Music breaks down cultural barriers.
By Sara Friedman ’13
When Laura Kaminsky was researching musicians for the annual Wall to Wall festival in New York City, she came across a Russian orchestra led by an American with an interest in new music. The theme of the 12-hour festival was Wall to Wall Behind the Wall, looking at music from the rise of the Soviet Union to its fall. The orchestra she found was the St. Petersburg Chamber Philharmonic, under the artistic direction of Jeffery Meyer, assistant professor of music education and performance studies, and director of orchestras at Ithaca College.
Trained as a classical pianist, Meyer made the transition to conducting eight years ago. When a concert Meyer was supposed to conduct in Russia fell through, he decided to create a new opportunity for himself. In 2002, he cofounded the St. Petersburg Chamber Philharmonic, along with Yale graduate fellow and conductor Darrel Ang.
The style of the music in St. Petersburg had captured Meyer’s attention. Over the past 50 years, he says, much of the music of Western Europe and the United States has opened up stylistically, but not for St. Petersburg.
“[St. Petersburg] is a bit of an island culturally,” he says. “It’s somewhat isolated from the rest of the world, and there’s a real tradition of music that’s blossomed in a very particular way there. It gave us the idea of starting a chamber orchestra that would be dedicated not only to Mozart, Beethoven, and Tchaikovsky, but also to young composers and the music of our time.”
Last May, Kaminsky invited the orchestra to travel to the United States to perform in the Wall to Wall Behind the Wall music festival at Symphony Space, a performing arts center on the Upper West Side of Manhattan. They played three concerts throughout the day. Composer Sergei Slominsky made the trip to hear his work.
“It was the first time that Sergei had been in the United States,” Meyer says. “He was so happy with the performance that we’re going to bring [renowned American pianist] Gilbert Kalish to Russia in March of next year to play the same piece.”
For most of the members of the orchestra, it was also their first time in the United States. Meyer was pleased to see the cultural understanding that grew from the orchestra’s visit.

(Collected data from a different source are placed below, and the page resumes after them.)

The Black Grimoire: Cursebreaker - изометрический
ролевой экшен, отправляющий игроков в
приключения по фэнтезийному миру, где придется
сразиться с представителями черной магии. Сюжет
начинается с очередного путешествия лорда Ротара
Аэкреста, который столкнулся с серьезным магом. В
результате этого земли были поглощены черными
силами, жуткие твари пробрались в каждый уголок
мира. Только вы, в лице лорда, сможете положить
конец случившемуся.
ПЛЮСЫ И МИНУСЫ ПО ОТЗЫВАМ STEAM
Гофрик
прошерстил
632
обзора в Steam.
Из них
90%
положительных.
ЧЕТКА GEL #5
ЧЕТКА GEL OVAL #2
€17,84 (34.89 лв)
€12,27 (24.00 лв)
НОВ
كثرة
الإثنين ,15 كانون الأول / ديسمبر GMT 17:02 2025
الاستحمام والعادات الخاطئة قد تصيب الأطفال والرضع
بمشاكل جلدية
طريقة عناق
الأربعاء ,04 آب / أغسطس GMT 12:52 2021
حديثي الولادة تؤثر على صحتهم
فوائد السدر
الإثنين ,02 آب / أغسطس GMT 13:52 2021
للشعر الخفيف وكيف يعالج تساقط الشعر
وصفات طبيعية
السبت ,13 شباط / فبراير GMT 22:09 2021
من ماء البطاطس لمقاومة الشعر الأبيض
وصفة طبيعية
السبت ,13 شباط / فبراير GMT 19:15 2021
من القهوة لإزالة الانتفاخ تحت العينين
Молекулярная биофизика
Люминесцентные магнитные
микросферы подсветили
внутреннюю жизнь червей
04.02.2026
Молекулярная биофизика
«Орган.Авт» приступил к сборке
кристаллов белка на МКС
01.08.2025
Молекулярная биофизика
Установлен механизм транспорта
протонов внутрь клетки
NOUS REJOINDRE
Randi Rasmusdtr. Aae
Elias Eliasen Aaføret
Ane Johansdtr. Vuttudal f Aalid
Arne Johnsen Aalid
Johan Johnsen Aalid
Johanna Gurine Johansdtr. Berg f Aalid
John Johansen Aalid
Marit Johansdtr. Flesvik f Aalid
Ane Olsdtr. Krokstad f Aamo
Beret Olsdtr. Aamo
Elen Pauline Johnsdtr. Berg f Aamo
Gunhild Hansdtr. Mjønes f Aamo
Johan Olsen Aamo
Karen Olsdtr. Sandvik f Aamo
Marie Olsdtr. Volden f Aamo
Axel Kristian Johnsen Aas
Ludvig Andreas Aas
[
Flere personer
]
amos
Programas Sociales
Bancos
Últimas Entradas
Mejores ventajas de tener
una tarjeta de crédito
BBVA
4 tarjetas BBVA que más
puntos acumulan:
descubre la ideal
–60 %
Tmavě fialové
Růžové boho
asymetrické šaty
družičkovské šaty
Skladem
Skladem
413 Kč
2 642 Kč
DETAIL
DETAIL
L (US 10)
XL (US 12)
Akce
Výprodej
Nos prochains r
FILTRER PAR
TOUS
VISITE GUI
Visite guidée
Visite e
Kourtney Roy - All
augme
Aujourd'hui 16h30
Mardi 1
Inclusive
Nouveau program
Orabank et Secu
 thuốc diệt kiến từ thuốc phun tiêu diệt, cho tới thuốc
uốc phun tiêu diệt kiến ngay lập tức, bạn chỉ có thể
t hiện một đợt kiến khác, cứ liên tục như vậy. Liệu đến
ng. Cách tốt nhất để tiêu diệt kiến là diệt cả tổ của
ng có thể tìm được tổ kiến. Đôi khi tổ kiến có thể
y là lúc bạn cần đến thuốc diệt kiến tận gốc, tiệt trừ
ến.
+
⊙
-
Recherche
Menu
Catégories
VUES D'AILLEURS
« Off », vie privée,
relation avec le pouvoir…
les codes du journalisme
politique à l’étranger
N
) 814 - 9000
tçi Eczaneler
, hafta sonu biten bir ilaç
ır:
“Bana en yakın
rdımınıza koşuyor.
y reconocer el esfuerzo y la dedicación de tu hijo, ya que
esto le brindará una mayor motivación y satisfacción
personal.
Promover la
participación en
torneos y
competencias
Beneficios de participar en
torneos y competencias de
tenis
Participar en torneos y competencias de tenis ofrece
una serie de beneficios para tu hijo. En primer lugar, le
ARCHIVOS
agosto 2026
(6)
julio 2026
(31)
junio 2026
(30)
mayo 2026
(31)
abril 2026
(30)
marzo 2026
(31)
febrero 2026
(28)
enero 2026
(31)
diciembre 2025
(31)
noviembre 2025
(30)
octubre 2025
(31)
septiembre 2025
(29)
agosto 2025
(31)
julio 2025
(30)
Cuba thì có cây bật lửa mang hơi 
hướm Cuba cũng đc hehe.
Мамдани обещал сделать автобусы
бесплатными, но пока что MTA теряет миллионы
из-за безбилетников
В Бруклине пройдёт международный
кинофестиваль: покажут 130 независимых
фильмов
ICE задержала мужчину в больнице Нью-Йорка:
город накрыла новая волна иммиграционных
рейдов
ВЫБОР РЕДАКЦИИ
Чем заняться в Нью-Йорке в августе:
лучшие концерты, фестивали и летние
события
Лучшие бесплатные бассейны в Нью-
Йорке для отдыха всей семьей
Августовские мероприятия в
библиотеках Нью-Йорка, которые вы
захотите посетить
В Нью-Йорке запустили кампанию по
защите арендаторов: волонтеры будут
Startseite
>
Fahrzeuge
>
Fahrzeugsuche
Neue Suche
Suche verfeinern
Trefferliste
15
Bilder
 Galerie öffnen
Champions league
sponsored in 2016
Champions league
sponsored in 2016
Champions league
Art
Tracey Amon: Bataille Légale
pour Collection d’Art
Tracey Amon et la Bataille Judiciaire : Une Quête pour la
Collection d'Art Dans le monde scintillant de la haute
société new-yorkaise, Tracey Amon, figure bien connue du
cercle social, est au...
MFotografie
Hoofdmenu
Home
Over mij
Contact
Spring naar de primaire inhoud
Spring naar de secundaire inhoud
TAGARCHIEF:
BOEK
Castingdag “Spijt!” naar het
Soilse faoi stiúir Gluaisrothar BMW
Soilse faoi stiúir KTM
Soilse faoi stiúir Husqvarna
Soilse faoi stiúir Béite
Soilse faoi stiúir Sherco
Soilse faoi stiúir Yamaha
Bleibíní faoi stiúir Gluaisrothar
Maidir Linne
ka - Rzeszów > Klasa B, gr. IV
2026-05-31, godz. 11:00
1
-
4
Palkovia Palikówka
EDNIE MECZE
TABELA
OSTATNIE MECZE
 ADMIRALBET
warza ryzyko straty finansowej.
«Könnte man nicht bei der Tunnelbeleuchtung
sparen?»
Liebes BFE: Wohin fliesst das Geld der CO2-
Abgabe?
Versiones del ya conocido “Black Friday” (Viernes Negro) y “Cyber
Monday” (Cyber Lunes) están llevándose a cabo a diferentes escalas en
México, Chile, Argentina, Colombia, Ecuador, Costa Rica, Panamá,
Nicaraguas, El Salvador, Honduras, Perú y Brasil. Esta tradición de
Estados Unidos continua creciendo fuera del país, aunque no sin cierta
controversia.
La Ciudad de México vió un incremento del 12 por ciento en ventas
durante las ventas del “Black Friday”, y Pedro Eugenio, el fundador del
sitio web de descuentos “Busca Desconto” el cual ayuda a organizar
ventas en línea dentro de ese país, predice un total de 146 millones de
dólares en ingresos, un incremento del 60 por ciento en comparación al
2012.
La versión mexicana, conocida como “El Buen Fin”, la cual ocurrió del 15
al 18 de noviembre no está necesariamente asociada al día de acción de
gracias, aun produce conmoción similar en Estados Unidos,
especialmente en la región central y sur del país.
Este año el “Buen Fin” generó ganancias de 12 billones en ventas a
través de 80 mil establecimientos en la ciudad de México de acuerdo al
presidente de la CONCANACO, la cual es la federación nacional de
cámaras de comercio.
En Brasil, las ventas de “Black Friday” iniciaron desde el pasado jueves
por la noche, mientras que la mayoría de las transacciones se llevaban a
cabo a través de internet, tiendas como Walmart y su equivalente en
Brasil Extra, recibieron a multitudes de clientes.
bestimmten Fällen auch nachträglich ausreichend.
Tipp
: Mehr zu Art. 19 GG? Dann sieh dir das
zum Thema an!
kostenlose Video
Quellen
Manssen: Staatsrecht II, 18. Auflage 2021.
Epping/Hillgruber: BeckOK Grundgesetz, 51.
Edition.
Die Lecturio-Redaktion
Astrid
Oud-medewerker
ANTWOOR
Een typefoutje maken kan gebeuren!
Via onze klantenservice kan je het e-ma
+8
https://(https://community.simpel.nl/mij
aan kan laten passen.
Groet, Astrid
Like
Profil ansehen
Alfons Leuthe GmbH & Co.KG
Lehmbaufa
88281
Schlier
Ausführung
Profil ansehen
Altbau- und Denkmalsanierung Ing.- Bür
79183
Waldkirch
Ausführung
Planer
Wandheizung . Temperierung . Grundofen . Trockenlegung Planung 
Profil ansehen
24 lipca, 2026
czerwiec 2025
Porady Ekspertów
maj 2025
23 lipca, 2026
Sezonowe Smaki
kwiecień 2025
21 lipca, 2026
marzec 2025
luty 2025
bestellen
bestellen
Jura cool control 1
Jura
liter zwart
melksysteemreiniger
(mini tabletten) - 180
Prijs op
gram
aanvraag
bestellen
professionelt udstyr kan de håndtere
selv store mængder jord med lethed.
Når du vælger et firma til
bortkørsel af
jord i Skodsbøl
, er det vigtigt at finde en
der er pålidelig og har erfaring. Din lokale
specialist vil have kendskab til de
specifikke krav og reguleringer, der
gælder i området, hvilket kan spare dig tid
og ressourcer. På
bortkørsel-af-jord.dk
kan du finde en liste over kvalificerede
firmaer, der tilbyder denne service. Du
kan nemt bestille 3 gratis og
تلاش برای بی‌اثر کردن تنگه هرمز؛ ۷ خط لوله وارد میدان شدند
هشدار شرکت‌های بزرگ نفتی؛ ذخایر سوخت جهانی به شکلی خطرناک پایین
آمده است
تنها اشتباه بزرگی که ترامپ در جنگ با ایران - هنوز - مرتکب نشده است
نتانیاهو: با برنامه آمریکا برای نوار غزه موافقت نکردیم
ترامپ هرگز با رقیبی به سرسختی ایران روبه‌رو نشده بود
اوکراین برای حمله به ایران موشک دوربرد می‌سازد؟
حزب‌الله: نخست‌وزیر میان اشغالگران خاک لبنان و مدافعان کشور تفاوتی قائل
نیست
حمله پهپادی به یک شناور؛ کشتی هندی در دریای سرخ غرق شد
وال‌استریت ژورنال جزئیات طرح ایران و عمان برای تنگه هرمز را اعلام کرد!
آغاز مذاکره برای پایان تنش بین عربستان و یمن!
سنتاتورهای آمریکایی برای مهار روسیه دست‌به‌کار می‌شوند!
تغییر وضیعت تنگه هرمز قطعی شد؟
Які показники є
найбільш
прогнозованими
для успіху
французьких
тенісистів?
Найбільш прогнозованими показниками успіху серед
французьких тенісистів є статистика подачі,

“We had about six days in New York,” he says. “We had rehearsals to do, of course, but that was only about four hours a day. The rest of the time they explored the city, and it was almost more gratifying than the concert for me to see these people eat up New York.”
Music performance student T.J. Borden ’11 has had the opportunity to work with Meyer all three years of his time at IC. Borden was selected in his sophomore year to perform with six faculty members and eight students of the St. Petersburg Chamber Philharmonic at the 20th International New Music Festival in St. Petersburg.
“One of the biggest things I learned is how to be a professional musician and a professional human being and to represent yourself well,” Borden says. “[Meyer] is prepared and on top of things, and he’s very musical without losing a certain structure to his technique. He helps all musicians realize that we need to strive for clarity in the music and learn how to convey the music when working with other musicians.”